I'd love it if Ken would write an article we could put here, and maybe on the Mallincam site as well!
09-12-2011, 08:14 PM
It's OK Jonathan. It's no magic worth being astounded about. And I'm not trying to prove people wrong. Just trying to supply correct information. :)
Wakayama (the Parent Company) used to own Mintron. Same plans, same dies, same machines. That is why the parts are the same.
But the 2 companies had a split and are now in competition with each other.
09-12-2011, 09:27 PM
Several of us have told Rock Mallin that he needs to update his site :lol:
His excuse is that he is too busy building cameras for peoples orders and testing new model cameras that he hasn't got time to fix his website.
I would've thought that the website should be done before making any more cameras as it would help sell the cameras you are trying to make.
Peter, as far as me writing an article, I don't know enough about the whole AstroVideo side of Astronomy, and there are many articles already written, and 2 books that I know of on Video Astronomy.
Here's one: http://www.springer.com/astronomy/astronomy%2C+observations+and+techn iques/book/978-0-387-87611-5
The only disadvantage I see with this book is that it doesn't include the newer cameras on the market like the Orion StarShoot AstroVideo Camera or any of the Mallincams.

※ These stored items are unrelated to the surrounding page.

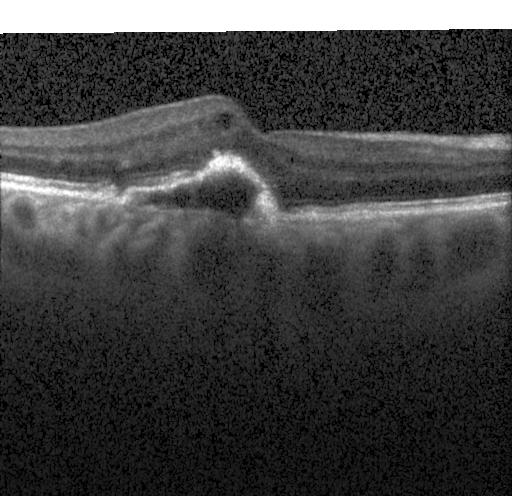

OCT B-scan; instrument: Heidelberg Spectralis
Finding: CNV.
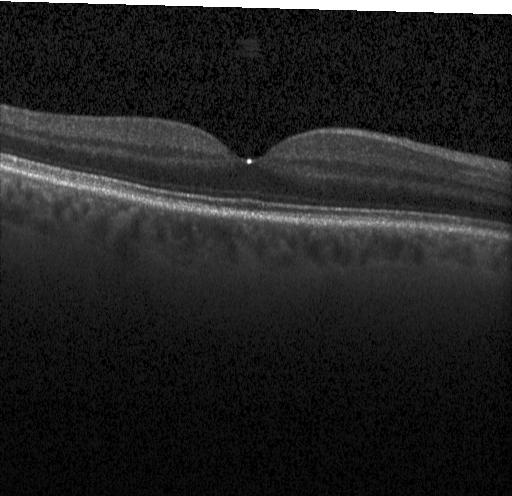
Dx: no choroidal neovascularization, no diabetic macular edema, and no drusen.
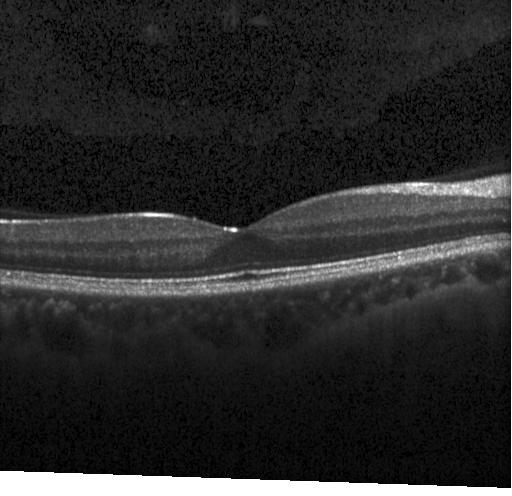
Macular OCT: no choroidal neovascularization, no diabetic macular edema, and no drusen.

And there is also growing popularity of the Samsung CCTV security cameras, modifying them, and remotely controlling them. It's almost an industry in itself. But the book does have a great deal of good information.
The best places for info and answers is in the Yahoo Groups (Video Astronomy, Mallincam, Gstar-Ex, QCUIAG, SDC-435club, etc) and the Cloudy Nights forum section on Video Astronomy.
I must apologise at this point. I have only just realised that this thread is in the 'Beginners Astrophotography' section, but my posts have been a bit more than Beginners info.
All a bit mind-boggling for beginners to come in and cop a lot of technical hoo-hah!
10-12-2011, 06:02 PM
Despite being a begginer I appreciate the effort made to differenciate the products and their capabilities. Having people (such as yourself) with a sound understanding and solid facts about them helps us learn and make the right choice the first time. This was afterall the purpose of me asking the question :thumbsup:.
While I like the idea of buying a Mallincam I fear they may be out of my budget :sadeyes: but will have a good hard think about saving the extra $$$$
I will also think long and hard about getting the colour camera, after seeing your video on youtube that has inspired me and confirmed my decision to buy a camera of this style. Now to chose which one LOL.
Cheers and thanks again for all the info.